Nvidia is experiencing more problems with its Blackwell GPUs, with the AI processors reportedly overheating when linked together in 72-chip data center racks.

The chip designer has asked its suppliers to make multiple changes to its custom rack design in a bid to solve the issue, according to a report in The Information which cites unnamed Nvidia employees, as well as some of the company’s customers.

Nvidia GB200 NVL72
– Nvidia

Announced in March, Nvidia hopes Blackwell will enable its customers to train and run more powerful AI models. Amazon, Google, Meta, Microsoft, Oracle Cloud, and OpenAI were among the first companies to sign up to use the GPUs.
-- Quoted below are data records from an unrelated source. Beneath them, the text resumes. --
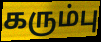
கரும்பு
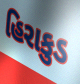
હિરાકુડ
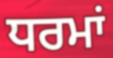
ਧਰਮਾਂ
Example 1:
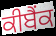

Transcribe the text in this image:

ਕੀਬੈਂਕ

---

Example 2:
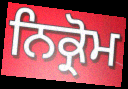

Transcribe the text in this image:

ਨਿਕ੍ਰੋਮ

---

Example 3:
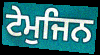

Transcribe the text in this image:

ਟੇਮੁਜਿਨ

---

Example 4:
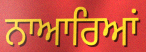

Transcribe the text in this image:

ਨਾਆਰਿਆਂ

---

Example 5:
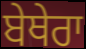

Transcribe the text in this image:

ਬੇਥੇਰਾ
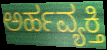
ಅರ್ಹವ್ಯಕ್ತಿ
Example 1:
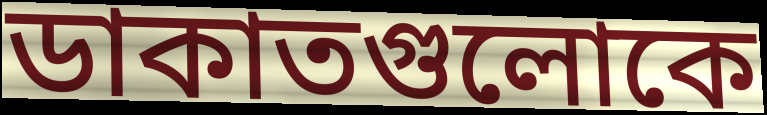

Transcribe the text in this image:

ডাকাতগুলোকে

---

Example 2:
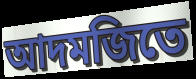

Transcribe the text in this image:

আদমজিতে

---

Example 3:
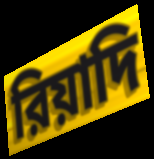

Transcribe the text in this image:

রিয়াদি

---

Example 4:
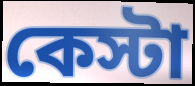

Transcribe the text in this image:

কেস্টা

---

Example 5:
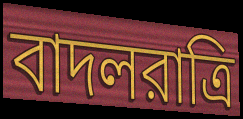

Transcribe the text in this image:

বাদলরাত্রি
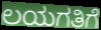
ಲಯಗತಿಗೆ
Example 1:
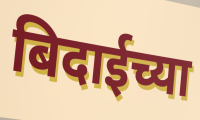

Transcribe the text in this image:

बिदाईच्या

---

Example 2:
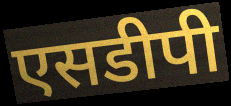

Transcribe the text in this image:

एसडीपी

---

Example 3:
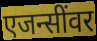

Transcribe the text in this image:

एजन्सींवर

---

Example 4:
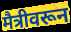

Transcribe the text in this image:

मैत्रीवरून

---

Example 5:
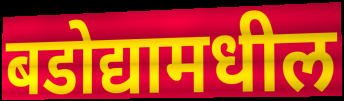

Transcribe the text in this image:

बडोद्यामधील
At the same time, Nvidia announced a liquid-cooled rack design, the GB200 NVL72, capable of running 72 GB200 GPUs, 36 Grace CPUs and nine NVLink switch trays, each of which has two NVLink switches. The idea, the company said, is that this will enable the system to run as a giant GPU, boosting performance.

Speaking to DCD earlier this year, Ian Buck, Nvidia’s accelerated computing VP, said: "The fabric of NVLink, the spine, is connecting all those 72 GPUs to deliver an overall performance of 720 petaflops of training, 1.4 exaflops of inference."
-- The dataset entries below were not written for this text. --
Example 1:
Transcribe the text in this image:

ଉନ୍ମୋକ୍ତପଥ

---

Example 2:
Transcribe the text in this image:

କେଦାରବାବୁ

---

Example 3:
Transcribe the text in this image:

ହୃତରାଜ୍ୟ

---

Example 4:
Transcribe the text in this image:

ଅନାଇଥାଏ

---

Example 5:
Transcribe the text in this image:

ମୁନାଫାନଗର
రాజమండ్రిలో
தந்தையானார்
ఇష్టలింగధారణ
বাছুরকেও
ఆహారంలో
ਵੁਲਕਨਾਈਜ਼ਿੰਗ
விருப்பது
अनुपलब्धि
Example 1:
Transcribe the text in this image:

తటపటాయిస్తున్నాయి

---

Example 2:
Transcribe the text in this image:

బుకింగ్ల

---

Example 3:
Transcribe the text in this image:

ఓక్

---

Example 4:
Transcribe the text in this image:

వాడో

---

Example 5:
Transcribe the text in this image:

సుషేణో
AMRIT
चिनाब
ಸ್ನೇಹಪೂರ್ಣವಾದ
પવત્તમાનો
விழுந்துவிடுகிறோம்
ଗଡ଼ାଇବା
The system has two miles of NVLink cabling across 5,000 cables, and Buck said that "in order to get all this compute to run that fast, this is a fully liquid cooled design" with 45°C (113°F) coolant going in and 65°C (149°F) coolant coming out.

Why Nvidia's Blackwell GPUs are overheating

With so many components packed together, it is perhaps no surprise that the density of the rack is causing issues. According to the report in The Information, linking so many GPUs together has caused them to overheat, meaning servers were less reliable and performance was impacted. The company’s smaller, 36-chip rack has been experiencing similar issues, according to Nvidia employees quoted by The Information who asked not to be named.
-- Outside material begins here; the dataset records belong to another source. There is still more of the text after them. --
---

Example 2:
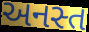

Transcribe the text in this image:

અનસ્ત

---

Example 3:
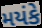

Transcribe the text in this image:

મયંકે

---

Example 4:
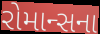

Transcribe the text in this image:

રોમાન્સના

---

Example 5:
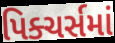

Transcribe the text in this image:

પિક્ચર્સમાં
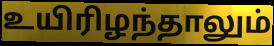
உயிரிழந்தாலும்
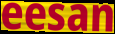
eesan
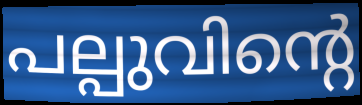
പല്പുവിന്റെ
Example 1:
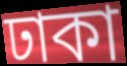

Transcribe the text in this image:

ঢাকা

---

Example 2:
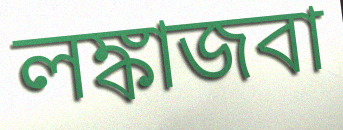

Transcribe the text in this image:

লঙ্কাজবা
As designs are revised, customers are said to be getting anxious that Nvidia suppliers will not be able to ship the racks on schedule, with deliveries to many clients due to take place in the first half of 2025. However, the company has yet to announce any delays.

An Nvidia spokesperson declined to comment on whether the rack designs were complete when approached by The Information. “GB200 systems are the most advanced computers ever created,” the spokesperson said. “Integrating them into a diverse range of data center environments requires co-engineering with our customers.” They added that “engineering iterations are normal and expected.”

When will NVL72s ship?

Nvidia had hoped to start shipping GB200s this year, but has already had to delay this by three months after a production error was discovered. Despite this, demand for the devices continues to soar, and a research note published last month by Morgan Stanley analyst Joseph Moore revealed the chips were sold out for 12 months, meaning new orders will not be fulfilled until late 2025 at the earliest.

Some GB200 NVL72s have already made it out into the wild, with Dell founder Michael Dell revealing his company was delivering an undisclosed number of the racks to AI cloud provider CoreWeave. “The AI rocket just got a massive boost!,” Dell wrote in a post on X.

Microsoft revealed last month that it had become the first cloud provider to put the GB200 GPU through its paces in its AI cloud servers.